Wednesday, March 13, 2013

Cost vs. Value


This one is definitely more random, and if it would help, I'd give the whole back story to it's genesis, but I think that would only serve to complicate things more.  Suffice it to say, I was in a weird, Marxist kind of mood when I wrote it:
When I was eight years old I made an astonishing discovery.  My parents kept the allowance cups for all six of their children just behind the kitchen sink.  It was all too easy to reach up and move money from any of my siblings’ cups to my own, and in fact I did on several occasions.  At the time this amounted to just slightly more than a dollar, a paltry amount by most standards, but later in life, as I make preparations to pay an allowance to my own children, and having studied some in the field of economics, I have come to a realization about this money which nobody ever noticed was missing. 
            In studying the writings of Karl Marx I was struck by his theory of Use-Value.  This theory relates the value of a thing to its utility, and states that “Use-values become a reality only by use or consumption: they also constitute the substance of all wealth, whatever may be the social form of that wealth.”  What struck me especially about this is that these commodities only take on value when they are used or consumed.  By this reasoning, to have something, to simply be in possession of it holds no inherent value in and of itself.  Having grown up in a culture where doomsday preparations are a main priority this theory presented an interesting dilemma; that dilemma being that Marx’s theory rang true somewhere deep in the recesses of my mind, but it also negated a large part of my life-long mental conditioning. 
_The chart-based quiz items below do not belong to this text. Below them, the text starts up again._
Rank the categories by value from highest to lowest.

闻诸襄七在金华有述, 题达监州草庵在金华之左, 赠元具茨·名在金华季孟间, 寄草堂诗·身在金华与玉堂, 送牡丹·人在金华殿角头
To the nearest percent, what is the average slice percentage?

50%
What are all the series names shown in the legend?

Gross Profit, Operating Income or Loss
            Frugality was yet another value that was instilled in me from a very young age, not only from my parents but from the culture which enveloped my small reality.  The prospect of purchasing something for less than the original price held immense value in my belief system.  Thus, whether an item was needed with any immediacy was not even a topic of discussion.  That the world would inevitably come crashing down around us and cause us to need all of these preparations was not just a possibility, nor was it a probability, it was as strongly held a belief as many have that the sun will continue to shine with each new morning. 
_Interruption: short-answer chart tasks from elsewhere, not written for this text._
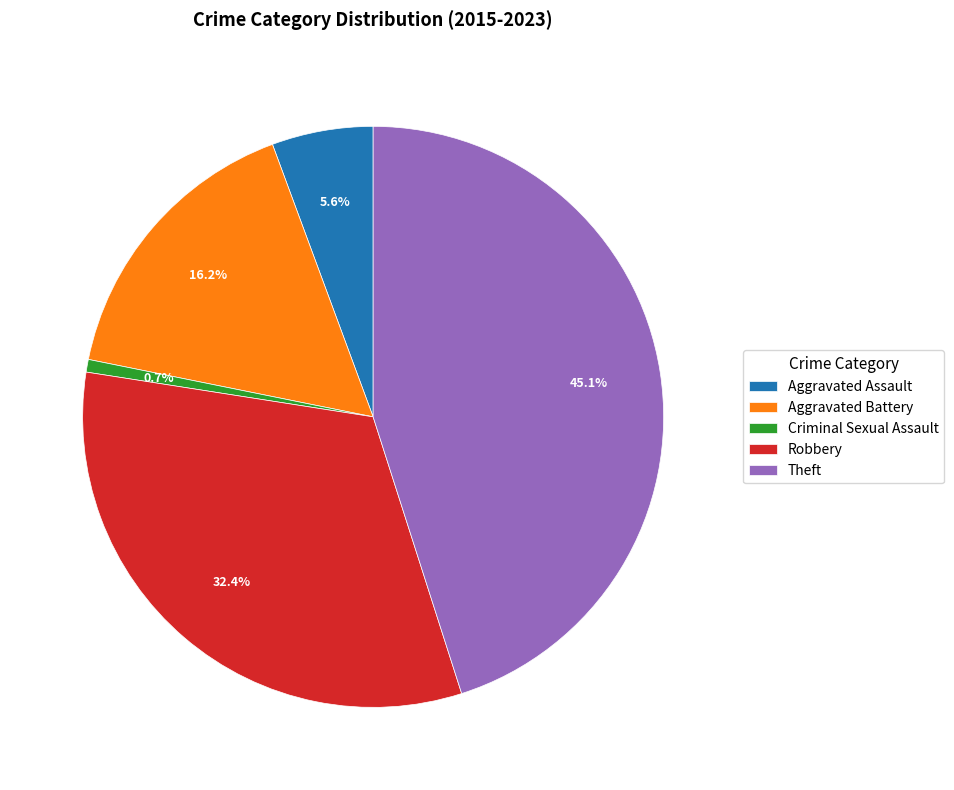

Which category has the smallest portion of the pie?

Criminal Sexual Assault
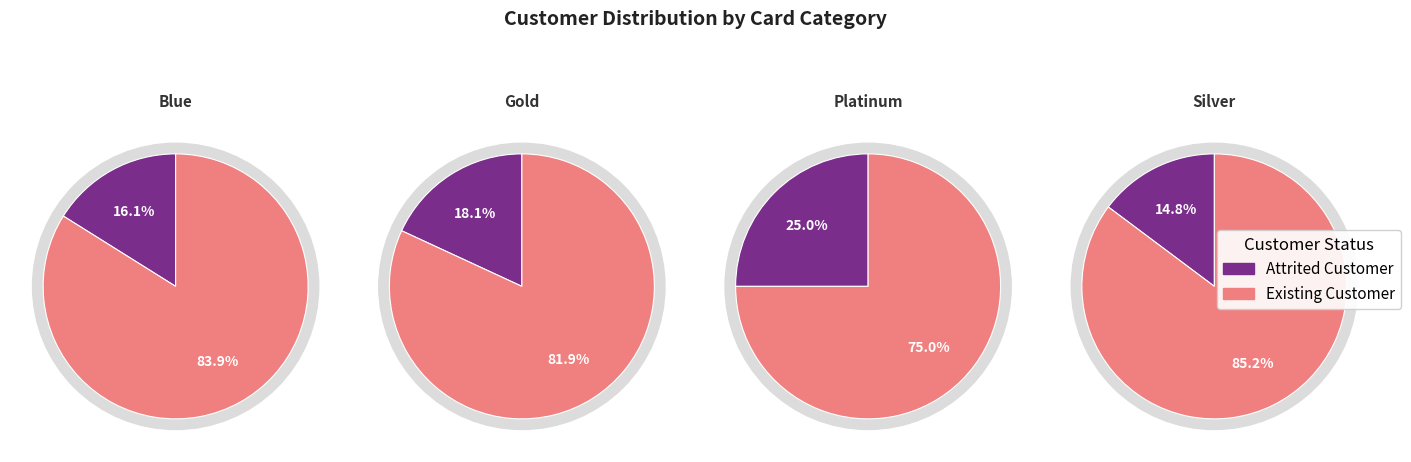

Which category has the biggest portion of the pie?

Existing Customer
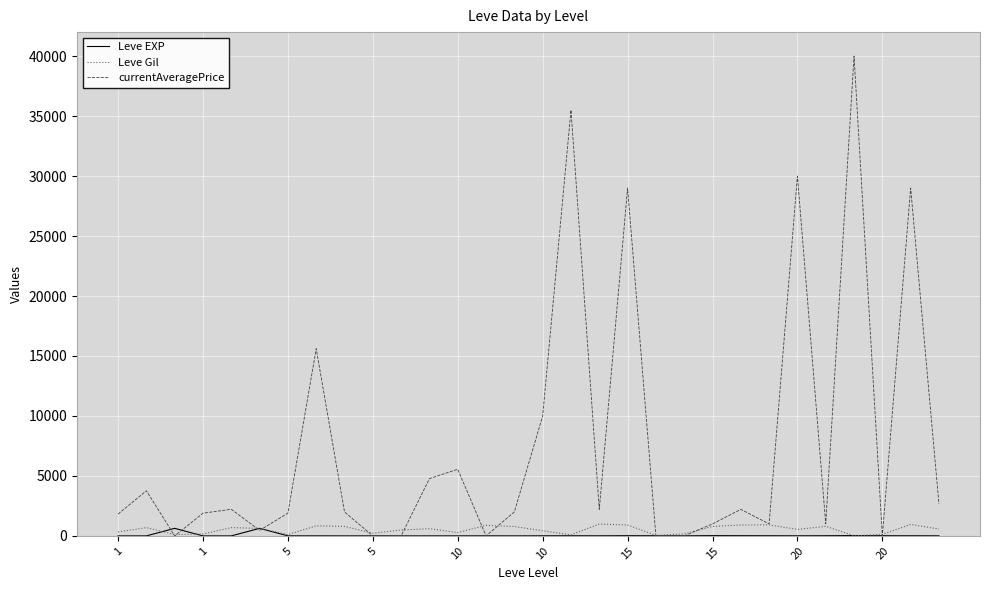

What is the greatest value displayed?

40000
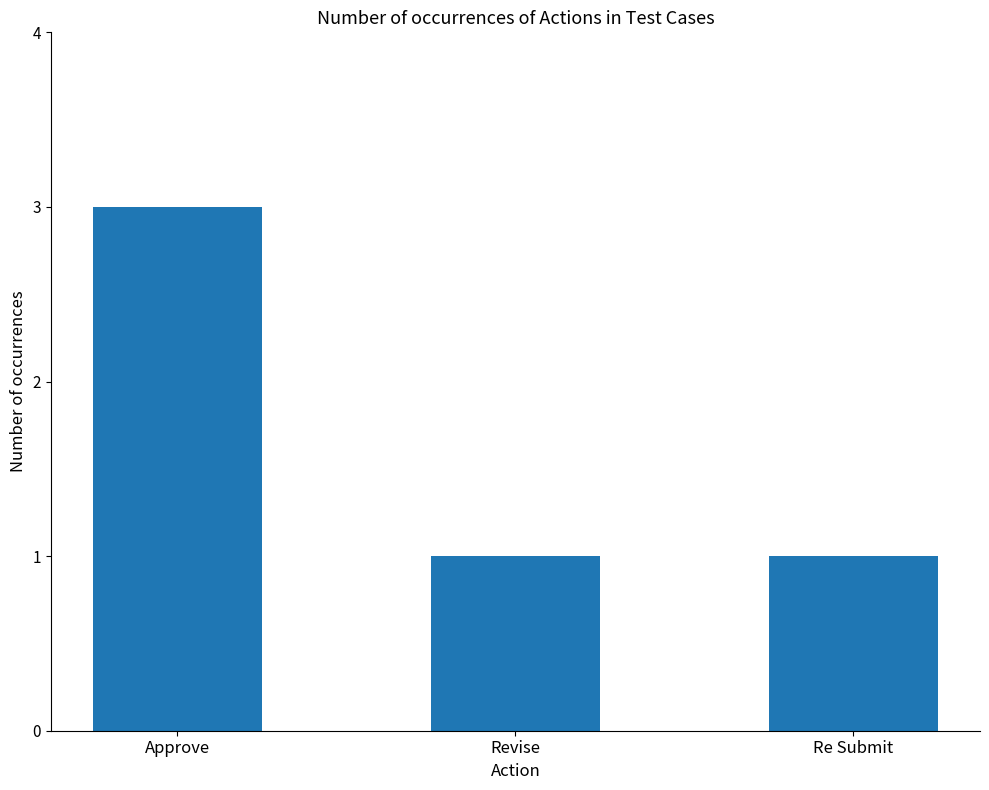

Reading left to right, what are all the values shown in this chart?

Approve=3	Revise=1	Re Submit=1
            With both of these strongly held “truths” in hand, that one must be in possession of large quantities of commodities, and that to acquire something for less than it was suggested to retail for represented a blessing, I began a feverish study of Marx and his Use-Value principle.  After several months of study I found myself at a completely different understanding of the inherent value of finite objects.  This new found understanding centered in the actual usefulness of an object verses the cost, both monetary and spatial, of maintaining its existence.  Both of these aspects are completely separate from the initial cost of acquiring the object, which I now believe has no merit beyond what one is capable of spending to acquire the object initially.  The conclusion which I came to was that if an object is not currently, or in the very near and real future in use, and needed, its value is diminished materially.  If said object also creates a spatial or monetary cost to maintain, it then takes on a negative value, draining both the family coffers and the space in which the family must live and function.